Türkiye Cumhurbaşkanı Recep Tayyip Erdoğan, 3 Temmuz'da yaptığı açıklamada, Japonya'da sadece kadınların eğitim gördüğü üniversiteler olduğunu belirterek, "Çok önemli bir şey. Türkiye de benzer bir adımı atmalı" dedi. Erdoğan, Türkiye dönüşünde de konuyu tekrarlayarak, bu kez YÖK'e seslendi ve gerekli adımların atılmasını talep etti.
Erdoğan'ın referans aldığı Japonya, toplumsal cinsiyet eşitsizliğinin oldukça yüksek olduğu bir ülke. Kadınların erkekler ile aynı eğitim fırsatlarına sahip olmadığı ülkede kadın üniversitelerinin tarihi ise eskiye dayanıyor.

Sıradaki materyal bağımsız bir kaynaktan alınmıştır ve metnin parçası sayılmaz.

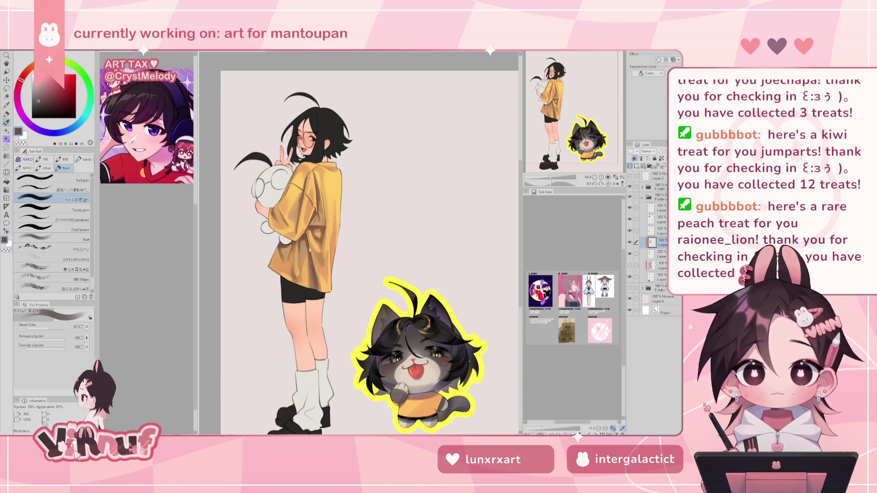
pyautogui.moveTo(291, 187); pyautogui.dragTo(281, 243)
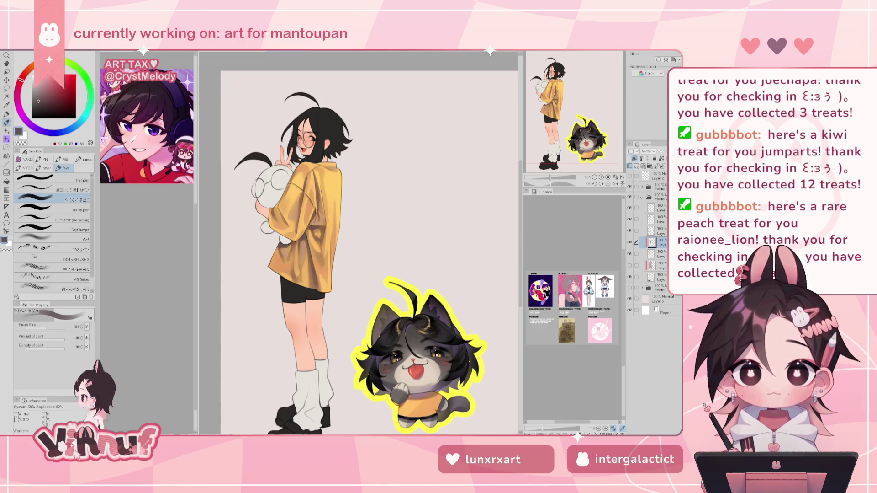
pyautogui.moveTo(546, 178); pyautogui.dragTo(552, 178)
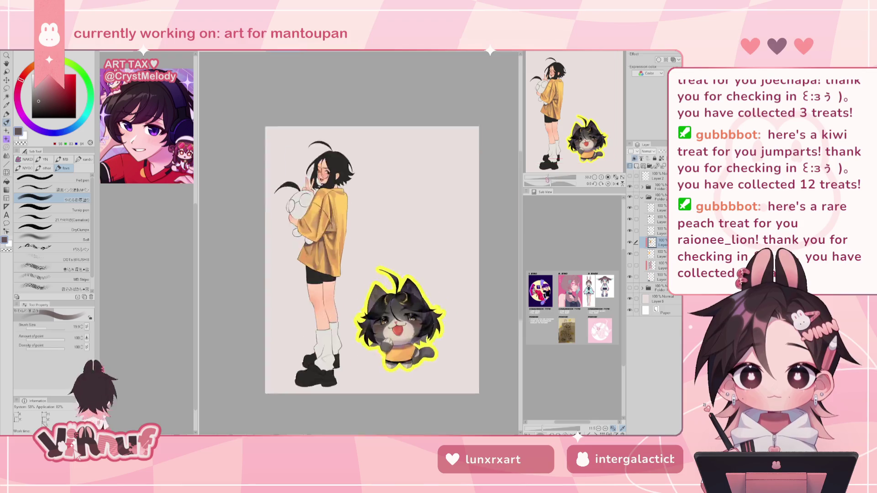
pyautogui.click(616, 183)
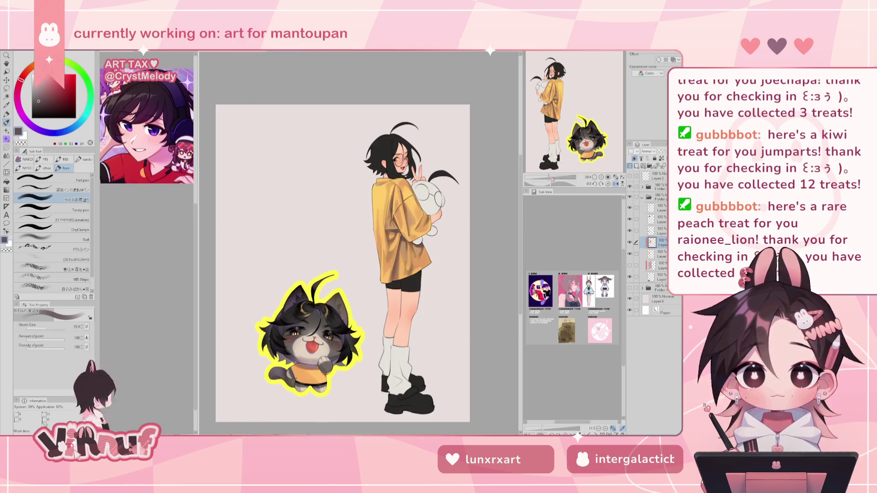
pyautogui.click(616, 183)
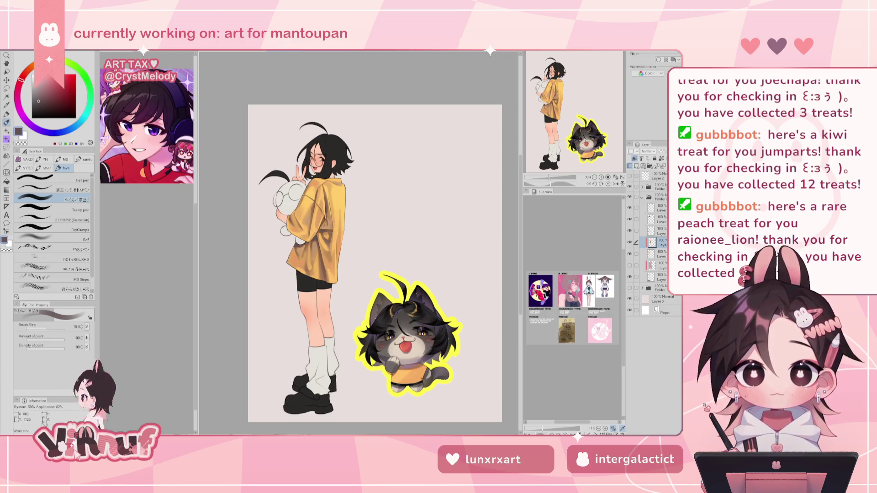
pyautogui.press('h')
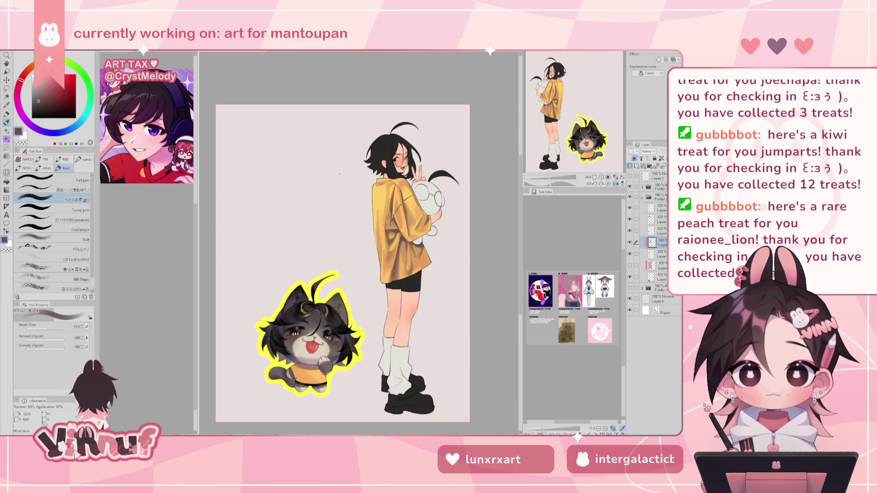
pyautogui.press('h')
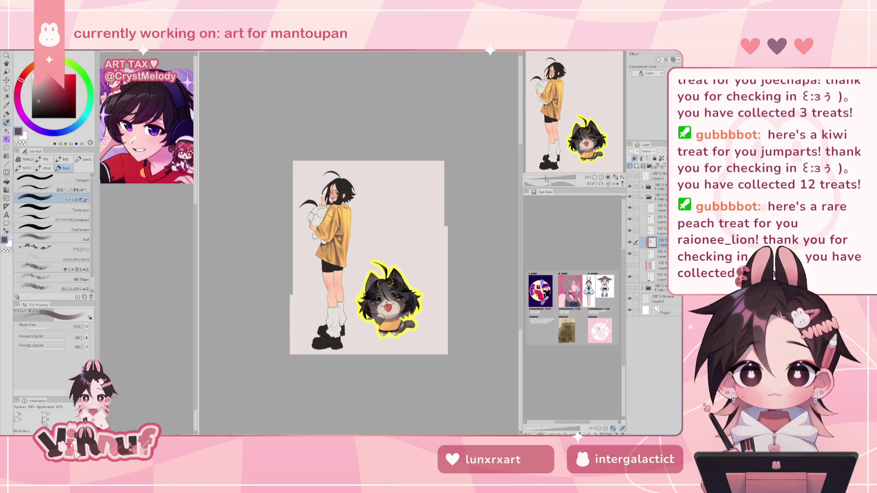
# Step: Preview a Hue -32 shift on the shirt, cancel it, and toggle the shading layer
pyautogui.scroll(1, 376, 264)
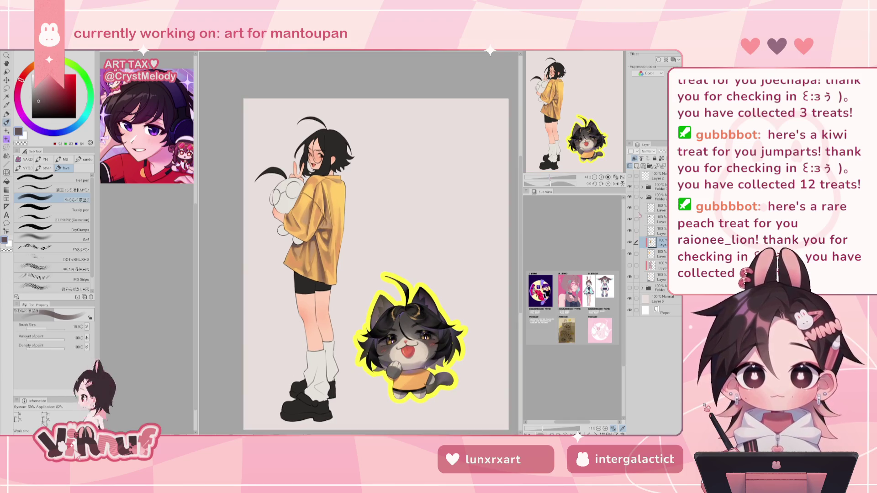
pyautogui.press('ctrl+u')
pyautogui.moveTo(413, 367); pyautogui.dragTo(402, 367)
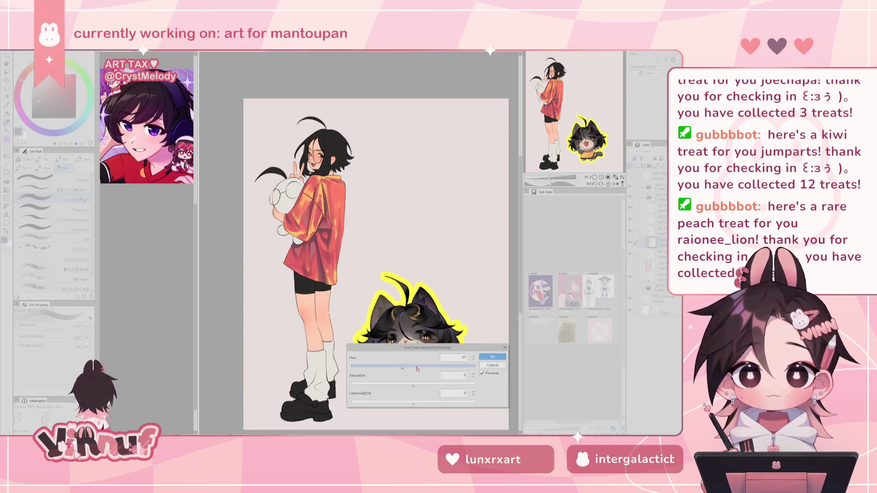
pyautogui.click(492, 364)
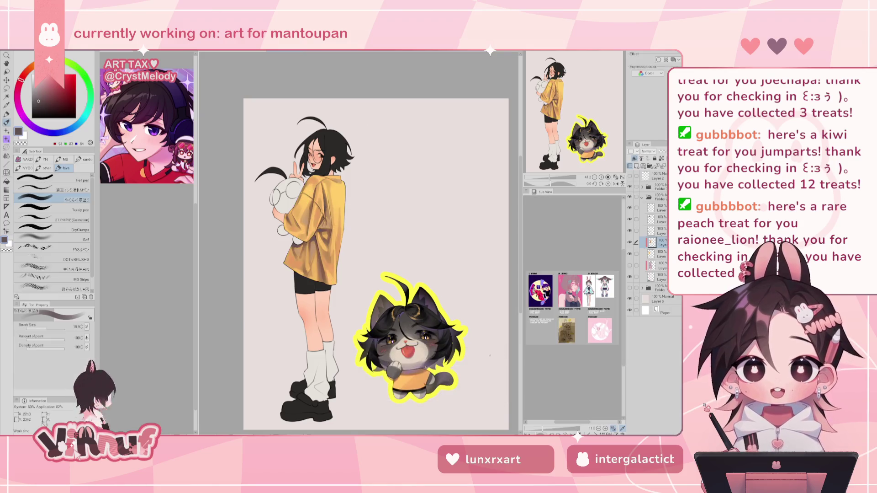
pyautogui.click(630, 242)
pyautogui.click(630, 242)
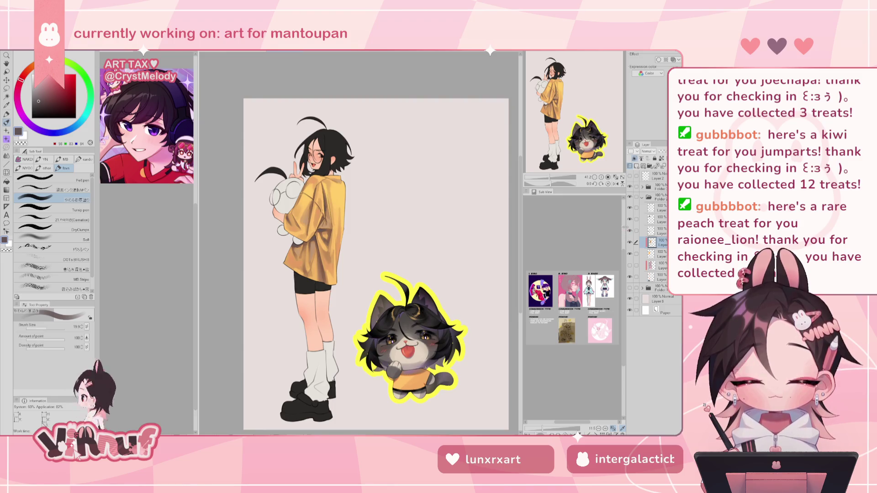
# Step: Reopen Hue/Saturation/Luminosity, close it unchanged, and show the layer blend-mode list
pyautogui.press('ctrl+u')
pyautogui.click(493, 365)
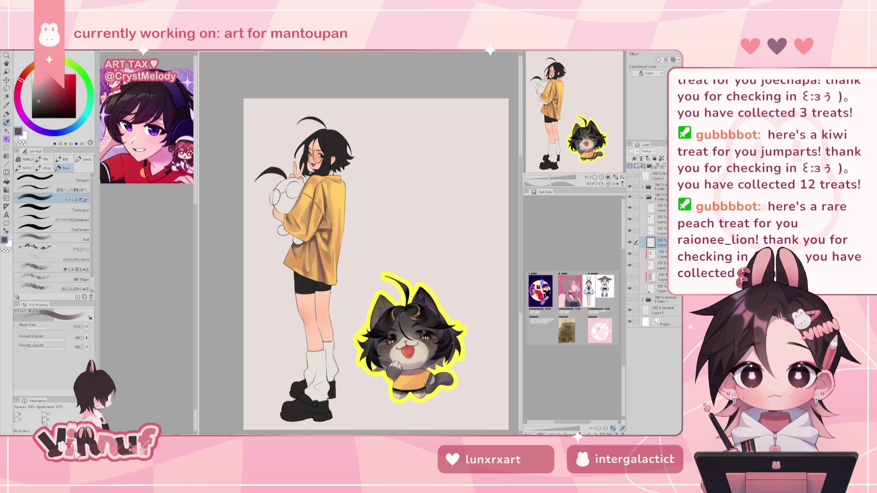
pyautogui.click(648, 152)
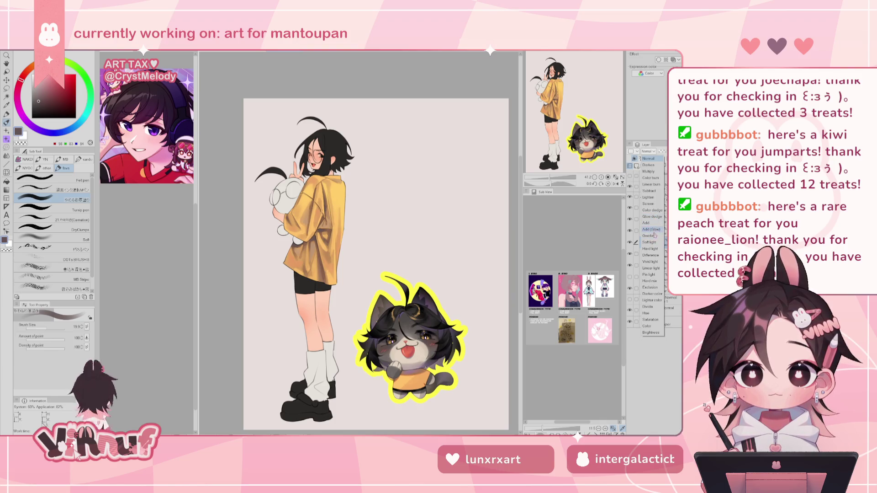
# Step: Set the layer to Overlay and load a light orange soft brush of about 505
pyautogui.click(652, 235)
pyautogui.moveTo(21, 79); pyautogui.dragTo(28, 71)
pyautogui.click(58, 83)
pyautogui.click(50, 238)
pyautogui.click(54, 81)
pyautogui.moveTo(358, 243); pyautogui.dragTo(386, 243)
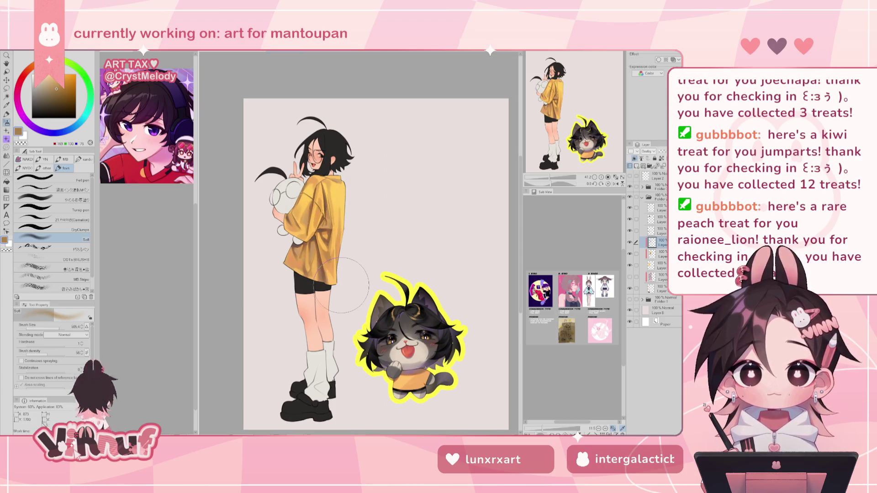
# Step: Try darker soft shading strokes on the yellow shirt, then undo them
pyautogui.keyDown('alt'); pyautogui.click(315, 160); pyautogui.keyUp('alt')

Kadınların toplumsal hayatta ayrımcılığa maruz kaldığı Japonya'da, 80 tane kadın üniversitesi bulunuyor. Japonya, Dünya Ekonomik Forumu (WEF) Küresel Cinsiyet Eşitsizliği 2018 Raporu'nda 149 ülke içinde 110. sırada yer alıyor. Aynı listede Türkiye ise 130'uncu sırada.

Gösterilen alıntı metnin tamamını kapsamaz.